[Activity]
Looking at the entries below, state how many lines contain the word "head". Give the number alone.

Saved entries
************
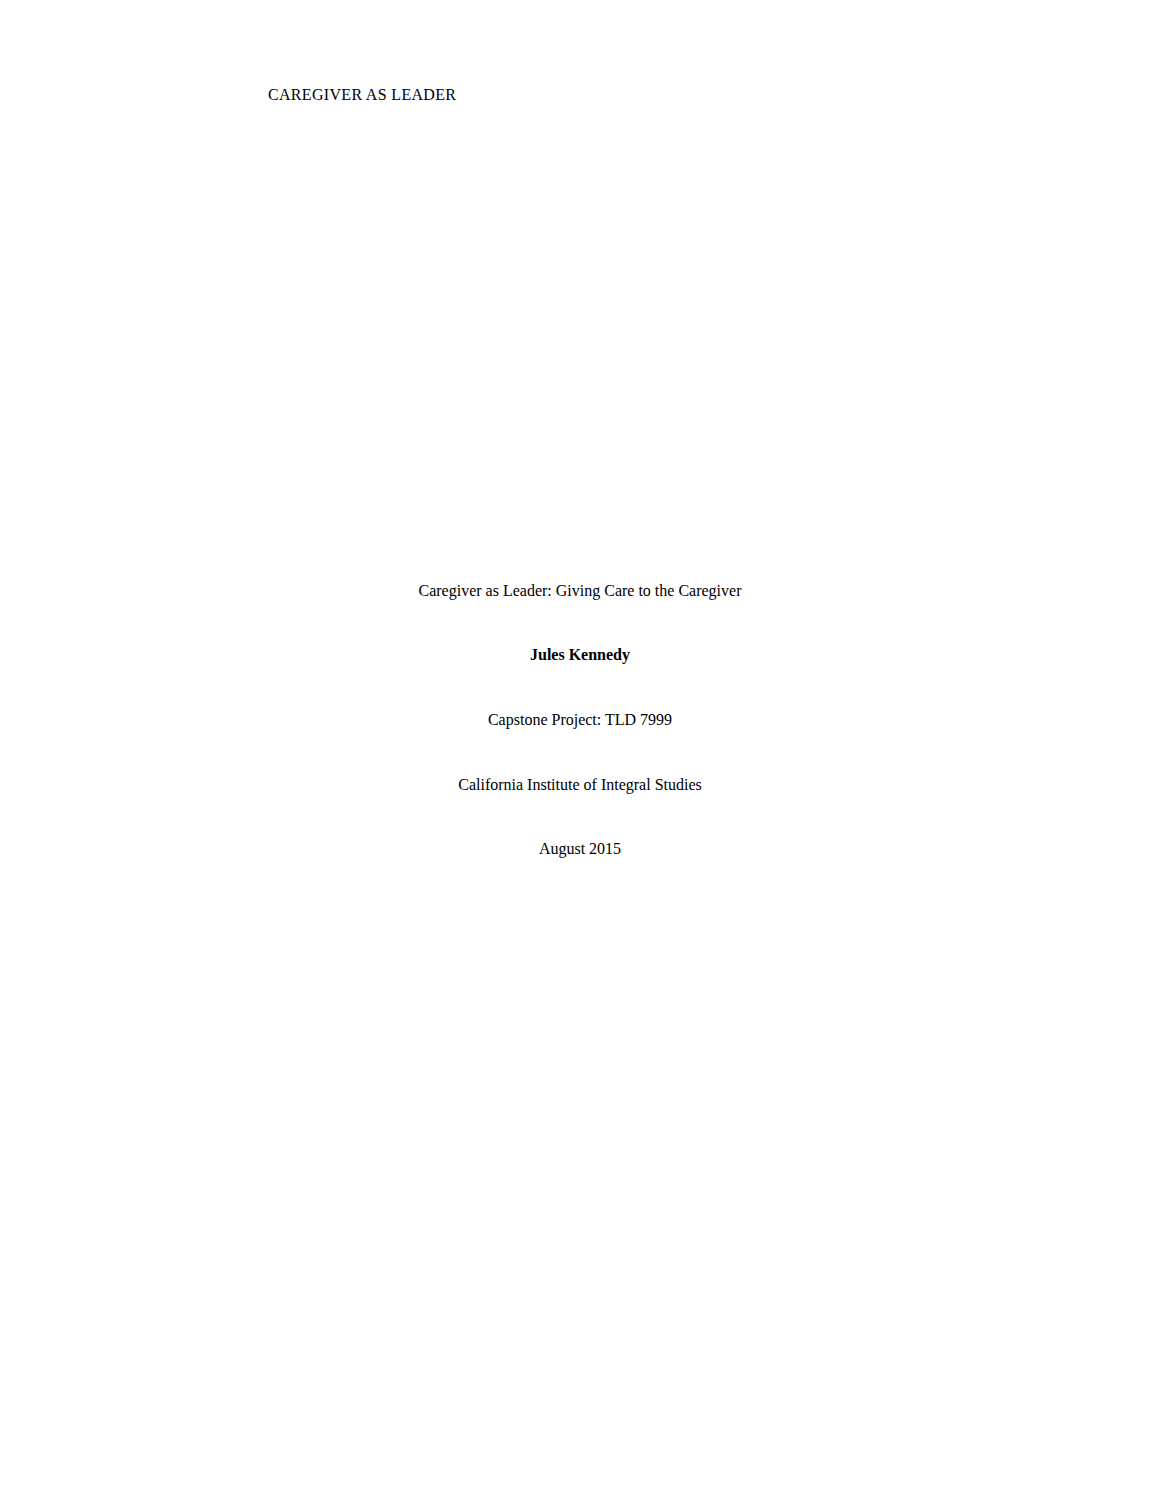CAREGIVER AS LEADER
Caregiver as Leader: Giving Care to the Caregiver
Jules Kennedy
Capstone Project: TLD 7999
California Institute of Integral Studies
August 2015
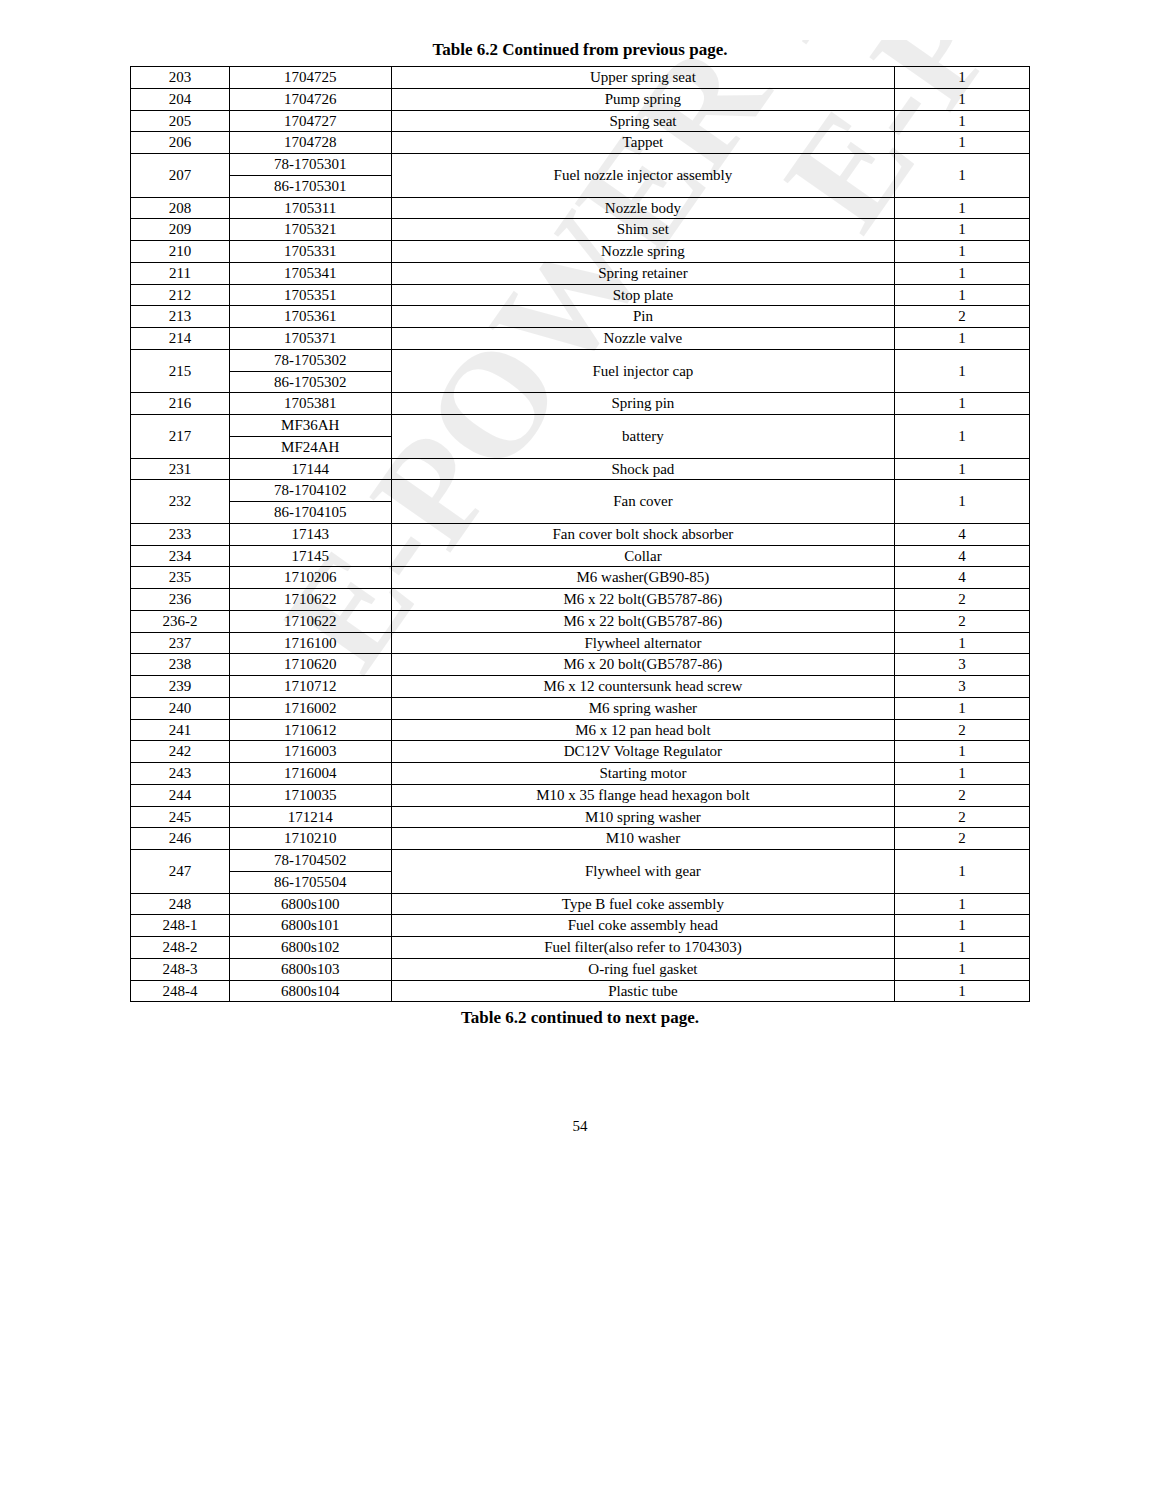E-POWER TOOLS E-POWER TOOLS
Table 6.2 Continued from previous page.
| 203 | 1704725 | Upper spring seat | 1 |
| 204 | 1704726 | Pump spring | 1 |
| 205 | 1704727 | Spring seat | 1 |
| 206 | 1704728 | Tappet | 1 |
| 207 | 78-1705301 | Fuel nozzle injector assembly | 1 |
| 86-1705301 |
| 208 | 1705311 | Nozzle body | 1 |
| 209 | 1705321 | Shim set | 1 |
| 210 | 1705331 | Nozzle spring | 1 |
| 211 | 1705341 | Spring retainer | 1 |
| 212 | 1705351 | Stop plate | 1 |
| 213 | 1705361 | Pin | 2 |
| 214 | 1705371 | Nozzle valve | 1 |
| 215 | 78-1705302 | Fuel injector cap | 1 |
| 86-1705302 |
| 216 | 1705381 | Spring pin | 1 |
| 217 | MF36AH | battery | 1 |
| MF24AH |
| 231 | 17144 | Shock pad | 1 |
| 232 | 78-1704102 | Fan cover | 1 |
| 86-1704105 |
| 233 | 17143 | Fan cover bolt shock absorber | 4 |
| 234 | 17145 | Collar | 4 |
| 235 | 1710206 | M6 washer(GB90-85) | 4 |
| 236 | 1710622 | M6 x 22 bolt(GB5787-86) | 2 |
| 236-2 | 1710622 | M6 x 22 bolt(GB5787-86) | 2 |
| 237 | 1716100 | Flywheel alternator | 1 |
| 238 | 1710620 | M6 x 20 bolt(GB5787-86) | 3 |
| 239 | 1710712 | M6 x 12 countersunk head screw | 3 |
| 240 | 1716002 | M6 spring washer | 1 |
| 241 | 1710612 | M6 x 12 pan head bolt | 2 |
| 242 | 1716003 | DC12V Voltage Regulator | 1 |
| 243 | 1716004 | Starting motor | 1 |
| 244 | 1710035 | M10 x 35 flange head hexagon bolt | 2 |
| 245 | 171214 | M10 spring washer | 2 |
| 246 | 1710210 | M10 washer | 2 |
| 247 | 78-1704502 | Flywheel with gear | 1 |
| 86-1705504 |
| 248 | 6800s100 | Type B fuel coke assembly | 1 |
| 248-1 | 6800s101 | Fuel coke assembly head | 1 |
| 248-2 | 6800s102 | Fuel filter(also refer to 1704303) | 1 |
| 248-3 | 6800s103 | O-ring fuel gasket | 1 |
| 248-4 | 6800s104 | Plastic tube | 1 |
Table 6.2 continued to next page.
54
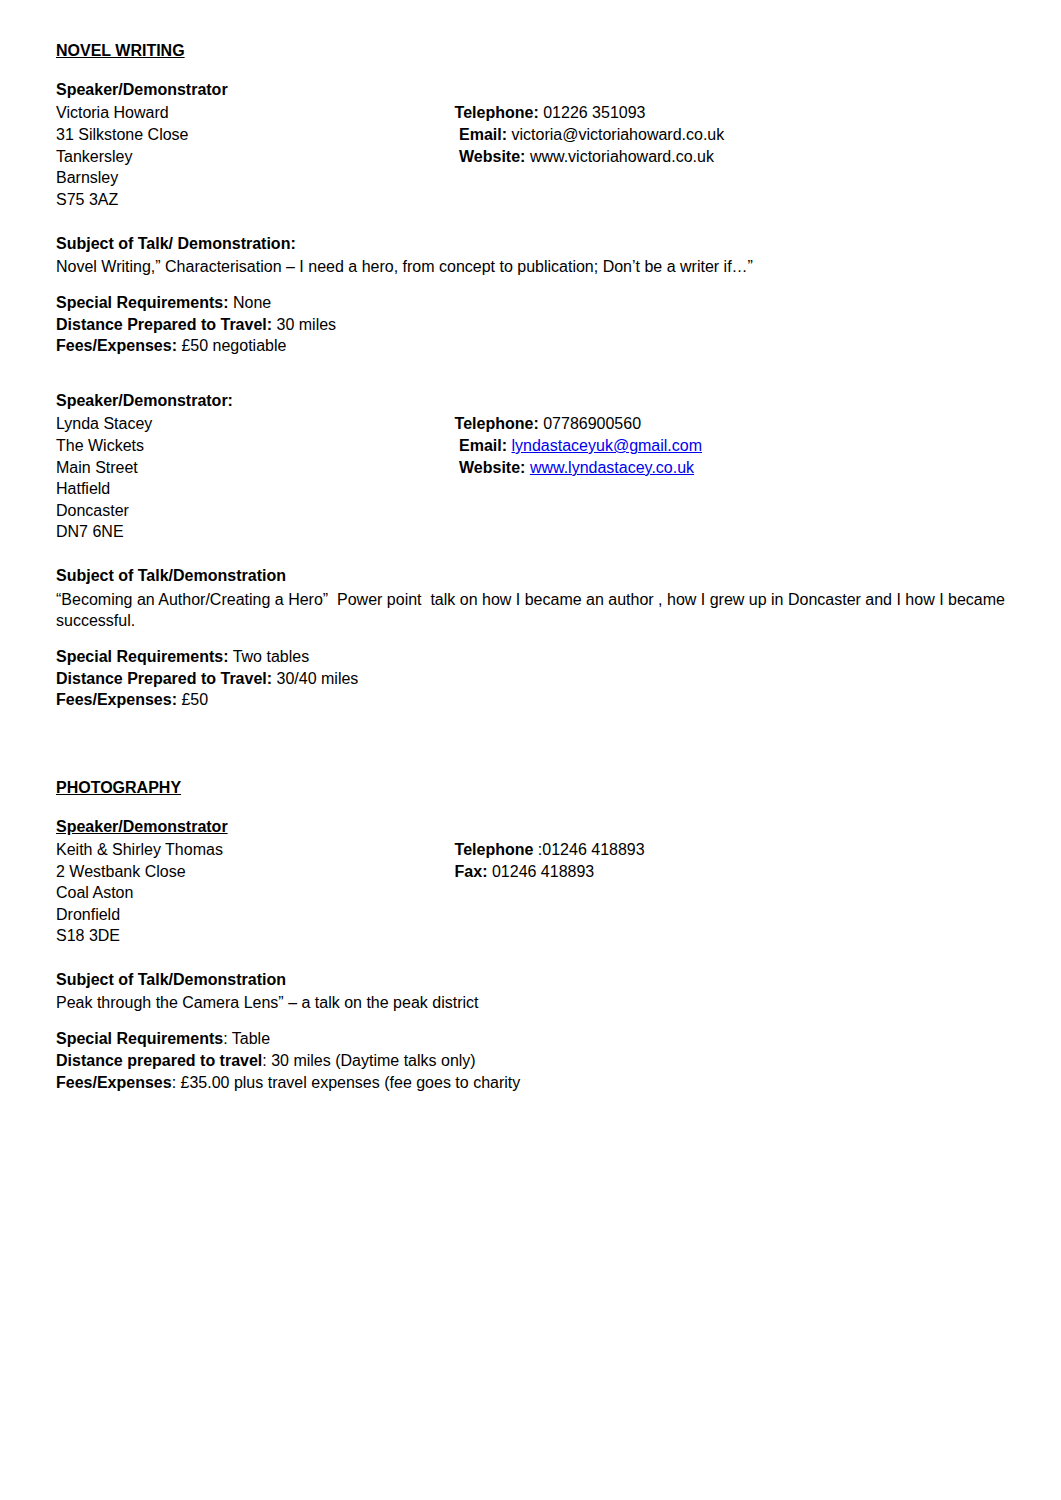NOVEL WRITING
Speaker/Demonstrator
Victoria Howard
Telephone: 01226 351093
31 Silkstone Close
Email: victoria@victoriahoward.co.uk
Tankersley
Website: www.victoriahoward.co.uk
Barnsley
S75 3AZ
Subject of Talk/ Demonstration:
Novel Writing,” Characterisation – I need a hero, from concept to publication; Don’t be a writer if…”
Special Requirements: None
Distance Prepared to Travel: 30 miles
Fees/Expenses: £50 negotiable
Speaker/Demonstrator:
Lynda Stacey
Telephone: 07786900560
The Wickets
Email: lyndastaceyuk@gmail.com
Main Street
Website: www.lyndastacey.co.uk
Hatfield
Doncaster
DN7 6NE
Subject of Talk/Demonstration
“Becoming an Author/Creating a Hero” Power point talk on how I became an author , how I grew up in Doncaster and I how I became successful.
Special Requirements: Two tables
Distance Prepared to Travel: 30/40 miles
Fees/Expenses: £50
PHOTOGRAPHY
Speaker/Demonstrator
Keith & Shirley Thomas
Telephone :01246 418893
2 Westbank Close
Fax: 01246 418893
Coal Aston
Dronfield
S18 3DE
Subject of Talk/Demonstration
Peak through the Camera Lens” – a talk on the peak district
Special Requirements: Table
Distance prepared to travel: 30 miles (Daytime talks only)
Fees/Expenses: £35.00 plus travel expenses (fee goes to charity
************
[Answer to this task]
4